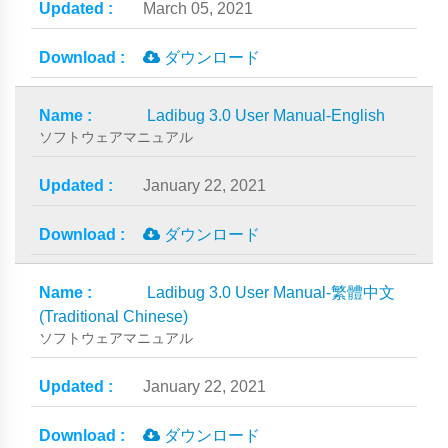
March 05, 2021
ダウンロード
Ladibug 3.0 User Manual-English
ソフトウェアマニュアル
January 22, 2021
ダウンロード
Ladibug 3.0 User Manual-繁體中文
(Traditional Chinese)
ソフトウェアマニュアル
January 22, 2021
ダウンロード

┄┄┄┄┄┄

Can you rewrite the records with each "ダウンロード" changed to "Download" and everything else left as it is? Leave the pictures out of your answer.

March 05, 2021
Download
Ladibug 3.0 User Manual-English
ソフトウェアマニュアル
January 22, 2021
Download
Ladibug 3.0 User Manual-繁體中文
(Traditional Chinese)
ソフトウェアマニュアル
January 22, 2021
Download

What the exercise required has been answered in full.